--- MATERIAL FOR THIS EXERCISE ---

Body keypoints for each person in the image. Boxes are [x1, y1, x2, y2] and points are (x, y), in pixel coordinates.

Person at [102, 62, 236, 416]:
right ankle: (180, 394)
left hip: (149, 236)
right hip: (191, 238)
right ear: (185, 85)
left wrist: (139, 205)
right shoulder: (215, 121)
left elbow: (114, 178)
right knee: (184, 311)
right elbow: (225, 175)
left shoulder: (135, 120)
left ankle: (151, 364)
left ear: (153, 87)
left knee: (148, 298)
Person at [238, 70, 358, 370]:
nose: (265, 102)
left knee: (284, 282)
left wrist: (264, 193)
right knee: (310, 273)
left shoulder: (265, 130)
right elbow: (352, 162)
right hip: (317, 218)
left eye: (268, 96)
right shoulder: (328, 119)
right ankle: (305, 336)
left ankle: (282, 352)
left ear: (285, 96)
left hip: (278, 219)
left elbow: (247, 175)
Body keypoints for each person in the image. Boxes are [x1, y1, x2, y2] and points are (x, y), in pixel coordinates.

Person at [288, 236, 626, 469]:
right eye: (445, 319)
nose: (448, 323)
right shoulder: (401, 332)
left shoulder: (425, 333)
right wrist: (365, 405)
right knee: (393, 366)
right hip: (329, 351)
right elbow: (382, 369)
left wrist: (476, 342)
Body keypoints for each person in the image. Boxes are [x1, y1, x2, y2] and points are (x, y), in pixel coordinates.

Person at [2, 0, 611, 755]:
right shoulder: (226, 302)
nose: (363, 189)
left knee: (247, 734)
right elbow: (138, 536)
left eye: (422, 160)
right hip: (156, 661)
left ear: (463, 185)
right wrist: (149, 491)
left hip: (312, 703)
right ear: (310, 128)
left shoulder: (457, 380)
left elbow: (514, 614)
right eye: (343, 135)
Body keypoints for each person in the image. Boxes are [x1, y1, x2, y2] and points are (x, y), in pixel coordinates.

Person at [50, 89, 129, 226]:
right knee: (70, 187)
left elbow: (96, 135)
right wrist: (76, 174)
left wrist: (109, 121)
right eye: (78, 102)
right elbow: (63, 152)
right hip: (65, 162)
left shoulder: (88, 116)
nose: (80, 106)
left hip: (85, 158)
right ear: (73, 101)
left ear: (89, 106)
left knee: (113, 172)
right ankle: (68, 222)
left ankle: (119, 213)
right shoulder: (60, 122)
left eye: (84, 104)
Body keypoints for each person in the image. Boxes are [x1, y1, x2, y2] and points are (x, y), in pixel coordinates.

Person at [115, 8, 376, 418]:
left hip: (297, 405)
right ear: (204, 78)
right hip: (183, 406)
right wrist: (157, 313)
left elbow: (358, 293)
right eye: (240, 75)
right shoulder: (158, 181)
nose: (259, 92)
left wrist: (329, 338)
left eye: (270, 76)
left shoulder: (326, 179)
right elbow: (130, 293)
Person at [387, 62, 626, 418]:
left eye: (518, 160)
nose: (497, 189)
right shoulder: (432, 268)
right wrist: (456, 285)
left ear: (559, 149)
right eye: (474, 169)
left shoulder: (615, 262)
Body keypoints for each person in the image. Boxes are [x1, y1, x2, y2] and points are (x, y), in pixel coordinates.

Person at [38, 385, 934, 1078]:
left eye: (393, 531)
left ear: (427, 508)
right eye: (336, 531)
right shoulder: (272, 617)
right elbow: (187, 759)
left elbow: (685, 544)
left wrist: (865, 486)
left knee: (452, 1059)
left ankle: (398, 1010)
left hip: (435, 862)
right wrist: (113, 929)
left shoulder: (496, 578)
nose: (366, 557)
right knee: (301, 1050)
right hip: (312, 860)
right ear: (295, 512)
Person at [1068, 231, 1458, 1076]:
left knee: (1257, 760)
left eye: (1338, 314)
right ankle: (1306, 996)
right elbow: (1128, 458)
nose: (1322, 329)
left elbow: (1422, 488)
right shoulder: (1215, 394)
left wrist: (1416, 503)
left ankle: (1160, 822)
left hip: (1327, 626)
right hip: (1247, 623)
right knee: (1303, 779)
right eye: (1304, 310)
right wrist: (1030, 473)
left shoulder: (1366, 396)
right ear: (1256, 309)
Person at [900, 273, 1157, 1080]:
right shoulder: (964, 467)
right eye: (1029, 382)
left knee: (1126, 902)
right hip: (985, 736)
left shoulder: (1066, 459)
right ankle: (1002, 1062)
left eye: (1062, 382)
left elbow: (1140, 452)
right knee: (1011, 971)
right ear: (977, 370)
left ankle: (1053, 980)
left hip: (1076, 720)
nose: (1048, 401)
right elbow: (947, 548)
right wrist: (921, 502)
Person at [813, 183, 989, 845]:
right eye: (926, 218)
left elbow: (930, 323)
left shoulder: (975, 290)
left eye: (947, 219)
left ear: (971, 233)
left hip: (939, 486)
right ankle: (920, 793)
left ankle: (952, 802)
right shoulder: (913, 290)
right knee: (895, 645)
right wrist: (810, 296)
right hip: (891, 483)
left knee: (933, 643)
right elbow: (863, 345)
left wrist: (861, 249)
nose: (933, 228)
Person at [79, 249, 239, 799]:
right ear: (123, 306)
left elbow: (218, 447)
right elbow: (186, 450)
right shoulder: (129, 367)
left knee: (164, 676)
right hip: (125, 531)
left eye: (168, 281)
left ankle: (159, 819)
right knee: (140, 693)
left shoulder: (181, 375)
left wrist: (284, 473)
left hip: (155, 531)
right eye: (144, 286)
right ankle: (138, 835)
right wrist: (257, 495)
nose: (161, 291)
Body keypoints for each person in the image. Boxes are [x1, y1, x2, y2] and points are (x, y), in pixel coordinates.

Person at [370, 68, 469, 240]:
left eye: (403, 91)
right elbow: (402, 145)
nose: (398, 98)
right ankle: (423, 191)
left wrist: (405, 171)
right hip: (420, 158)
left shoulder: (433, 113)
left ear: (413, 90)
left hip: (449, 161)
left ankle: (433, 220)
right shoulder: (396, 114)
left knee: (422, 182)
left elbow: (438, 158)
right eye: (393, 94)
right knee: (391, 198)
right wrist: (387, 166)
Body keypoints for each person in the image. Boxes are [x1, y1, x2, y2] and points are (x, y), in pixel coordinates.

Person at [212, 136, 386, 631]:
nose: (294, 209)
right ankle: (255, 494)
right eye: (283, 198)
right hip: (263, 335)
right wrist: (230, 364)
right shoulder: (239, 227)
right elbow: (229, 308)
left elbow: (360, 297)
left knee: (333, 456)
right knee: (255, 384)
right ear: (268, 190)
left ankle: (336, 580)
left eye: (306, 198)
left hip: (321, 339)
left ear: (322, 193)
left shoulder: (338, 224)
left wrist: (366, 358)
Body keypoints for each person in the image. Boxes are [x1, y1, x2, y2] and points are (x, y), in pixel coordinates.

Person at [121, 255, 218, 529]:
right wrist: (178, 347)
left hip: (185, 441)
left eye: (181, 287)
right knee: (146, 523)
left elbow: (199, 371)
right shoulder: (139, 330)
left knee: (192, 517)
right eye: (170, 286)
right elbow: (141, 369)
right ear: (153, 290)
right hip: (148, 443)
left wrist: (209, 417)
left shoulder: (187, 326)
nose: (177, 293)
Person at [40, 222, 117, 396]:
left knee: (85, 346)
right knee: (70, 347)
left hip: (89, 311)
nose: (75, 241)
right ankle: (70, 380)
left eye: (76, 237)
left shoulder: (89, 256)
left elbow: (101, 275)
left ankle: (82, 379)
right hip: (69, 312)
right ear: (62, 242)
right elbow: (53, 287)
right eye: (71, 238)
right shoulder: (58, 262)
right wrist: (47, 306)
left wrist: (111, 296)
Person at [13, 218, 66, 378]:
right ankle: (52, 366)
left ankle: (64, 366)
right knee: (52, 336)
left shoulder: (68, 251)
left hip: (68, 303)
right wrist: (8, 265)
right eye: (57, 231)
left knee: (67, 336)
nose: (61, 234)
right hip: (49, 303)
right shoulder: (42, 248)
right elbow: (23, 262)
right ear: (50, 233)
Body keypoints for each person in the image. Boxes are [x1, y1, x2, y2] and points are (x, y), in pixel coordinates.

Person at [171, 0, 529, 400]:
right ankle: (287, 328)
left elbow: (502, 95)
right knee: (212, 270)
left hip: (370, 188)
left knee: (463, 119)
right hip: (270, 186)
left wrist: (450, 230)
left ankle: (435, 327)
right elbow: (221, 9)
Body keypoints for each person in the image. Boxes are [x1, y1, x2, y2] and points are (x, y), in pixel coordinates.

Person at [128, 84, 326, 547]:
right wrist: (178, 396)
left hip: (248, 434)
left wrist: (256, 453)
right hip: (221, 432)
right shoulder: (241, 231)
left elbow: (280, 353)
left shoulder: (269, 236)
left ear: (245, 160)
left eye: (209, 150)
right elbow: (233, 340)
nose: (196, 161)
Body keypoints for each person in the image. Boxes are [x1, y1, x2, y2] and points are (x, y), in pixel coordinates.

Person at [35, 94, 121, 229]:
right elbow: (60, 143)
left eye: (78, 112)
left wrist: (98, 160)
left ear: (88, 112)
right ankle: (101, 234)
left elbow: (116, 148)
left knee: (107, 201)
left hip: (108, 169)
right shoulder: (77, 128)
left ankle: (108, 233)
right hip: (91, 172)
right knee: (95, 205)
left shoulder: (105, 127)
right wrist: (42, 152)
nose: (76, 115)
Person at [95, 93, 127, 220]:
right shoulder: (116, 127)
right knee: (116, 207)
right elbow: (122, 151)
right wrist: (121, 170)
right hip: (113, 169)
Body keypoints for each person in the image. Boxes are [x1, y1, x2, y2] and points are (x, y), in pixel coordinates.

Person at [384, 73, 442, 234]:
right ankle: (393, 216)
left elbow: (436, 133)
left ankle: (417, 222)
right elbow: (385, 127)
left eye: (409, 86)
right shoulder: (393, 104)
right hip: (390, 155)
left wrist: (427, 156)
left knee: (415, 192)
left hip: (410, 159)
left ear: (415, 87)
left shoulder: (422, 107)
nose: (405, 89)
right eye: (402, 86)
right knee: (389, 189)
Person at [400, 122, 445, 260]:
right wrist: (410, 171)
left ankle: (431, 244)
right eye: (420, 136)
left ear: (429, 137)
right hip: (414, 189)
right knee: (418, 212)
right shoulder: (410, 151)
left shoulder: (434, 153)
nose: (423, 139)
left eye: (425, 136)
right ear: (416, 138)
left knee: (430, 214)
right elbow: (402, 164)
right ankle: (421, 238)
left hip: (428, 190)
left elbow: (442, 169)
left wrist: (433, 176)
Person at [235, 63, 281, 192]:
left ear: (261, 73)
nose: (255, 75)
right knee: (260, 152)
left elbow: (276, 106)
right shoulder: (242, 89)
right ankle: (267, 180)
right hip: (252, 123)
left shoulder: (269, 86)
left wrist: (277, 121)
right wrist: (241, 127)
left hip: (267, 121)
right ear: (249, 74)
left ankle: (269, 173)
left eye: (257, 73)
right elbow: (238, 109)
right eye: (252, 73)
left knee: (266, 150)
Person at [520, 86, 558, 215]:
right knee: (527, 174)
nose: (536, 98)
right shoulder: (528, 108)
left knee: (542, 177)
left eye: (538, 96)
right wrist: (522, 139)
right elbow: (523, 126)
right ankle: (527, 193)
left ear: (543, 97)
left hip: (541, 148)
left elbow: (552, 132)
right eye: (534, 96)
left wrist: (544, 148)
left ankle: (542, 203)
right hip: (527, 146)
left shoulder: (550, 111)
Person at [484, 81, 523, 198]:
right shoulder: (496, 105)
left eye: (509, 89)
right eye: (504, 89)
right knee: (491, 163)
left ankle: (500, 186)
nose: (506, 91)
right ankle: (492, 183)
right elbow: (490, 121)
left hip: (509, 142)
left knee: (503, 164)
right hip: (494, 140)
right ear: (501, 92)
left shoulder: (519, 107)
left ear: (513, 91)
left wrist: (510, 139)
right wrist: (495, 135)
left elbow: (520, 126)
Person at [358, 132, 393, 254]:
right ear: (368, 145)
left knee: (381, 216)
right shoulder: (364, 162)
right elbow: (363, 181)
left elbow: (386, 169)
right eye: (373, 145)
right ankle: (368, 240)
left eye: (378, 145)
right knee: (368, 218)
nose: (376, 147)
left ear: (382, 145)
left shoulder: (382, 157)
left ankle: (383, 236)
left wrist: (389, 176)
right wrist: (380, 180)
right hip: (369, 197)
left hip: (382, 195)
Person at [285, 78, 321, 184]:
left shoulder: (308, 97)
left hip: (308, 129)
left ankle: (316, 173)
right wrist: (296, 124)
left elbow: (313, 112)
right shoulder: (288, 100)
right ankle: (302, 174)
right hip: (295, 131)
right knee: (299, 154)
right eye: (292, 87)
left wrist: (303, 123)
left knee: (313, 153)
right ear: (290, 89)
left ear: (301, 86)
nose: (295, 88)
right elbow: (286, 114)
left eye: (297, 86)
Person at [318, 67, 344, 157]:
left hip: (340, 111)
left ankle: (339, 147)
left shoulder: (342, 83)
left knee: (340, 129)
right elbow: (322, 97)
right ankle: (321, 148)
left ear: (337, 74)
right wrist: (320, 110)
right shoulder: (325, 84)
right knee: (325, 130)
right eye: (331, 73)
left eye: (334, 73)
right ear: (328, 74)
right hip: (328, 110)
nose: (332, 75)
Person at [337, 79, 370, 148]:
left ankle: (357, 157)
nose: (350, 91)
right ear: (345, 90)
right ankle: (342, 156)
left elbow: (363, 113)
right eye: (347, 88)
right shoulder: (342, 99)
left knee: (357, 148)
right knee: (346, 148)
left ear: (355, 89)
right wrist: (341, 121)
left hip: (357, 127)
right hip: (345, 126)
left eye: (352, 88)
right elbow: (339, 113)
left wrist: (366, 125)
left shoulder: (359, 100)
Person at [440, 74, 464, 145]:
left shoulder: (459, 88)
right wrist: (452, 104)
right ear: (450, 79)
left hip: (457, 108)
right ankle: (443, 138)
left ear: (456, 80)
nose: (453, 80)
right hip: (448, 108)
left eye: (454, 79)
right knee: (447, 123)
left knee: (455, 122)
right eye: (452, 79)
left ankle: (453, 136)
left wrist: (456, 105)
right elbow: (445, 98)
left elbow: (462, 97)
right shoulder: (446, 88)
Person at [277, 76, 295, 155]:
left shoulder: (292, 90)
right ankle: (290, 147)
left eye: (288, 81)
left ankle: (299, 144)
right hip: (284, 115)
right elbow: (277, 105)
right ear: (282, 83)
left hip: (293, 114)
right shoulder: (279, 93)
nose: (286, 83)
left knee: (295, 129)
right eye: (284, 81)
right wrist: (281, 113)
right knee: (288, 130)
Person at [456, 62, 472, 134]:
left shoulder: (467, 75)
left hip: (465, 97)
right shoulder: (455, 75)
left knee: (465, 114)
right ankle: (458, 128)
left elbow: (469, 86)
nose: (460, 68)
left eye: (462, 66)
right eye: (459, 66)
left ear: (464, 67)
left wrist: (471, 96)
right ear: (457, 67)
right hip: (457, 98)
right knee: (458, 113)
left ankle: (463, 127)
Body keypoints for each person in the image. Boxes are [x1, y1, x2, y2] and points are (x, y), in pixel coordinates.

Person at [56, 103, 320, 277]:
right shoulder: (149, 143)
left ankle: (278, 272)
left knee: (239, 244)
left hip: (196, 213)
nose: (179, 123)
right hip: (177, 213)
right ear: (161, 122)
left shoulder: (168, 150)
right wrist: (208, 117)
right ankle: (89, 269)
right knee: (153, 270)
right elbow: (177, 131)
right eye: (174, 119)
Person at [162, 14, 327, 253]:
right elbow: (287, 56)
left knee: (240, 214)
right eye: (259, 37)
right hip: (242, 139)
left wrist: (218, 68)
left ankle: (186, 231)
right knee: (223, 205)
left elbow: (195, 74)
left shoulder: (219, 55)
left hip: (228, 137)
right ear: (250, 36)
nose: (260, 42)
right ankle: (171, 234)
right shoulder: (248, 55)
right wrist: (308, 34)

---

Output an exact copy of the lines from the one holding "right hip: (242, 139)" to the last line of the data, inclusive, and nothing beyond that range.

right hip: (242, 139)
left wrist: (218, 68)
left ankle: (186, 231)
right knee: (223, 205)
left elbow: (195, 74)
left shoulder: (219, 55)
left hip: (228, 137)
right ear: (250, 36)
nose: (260, 42)
right ankle: (171, 234)
right shoulder: (248, 55)
right wrist: (308, 34)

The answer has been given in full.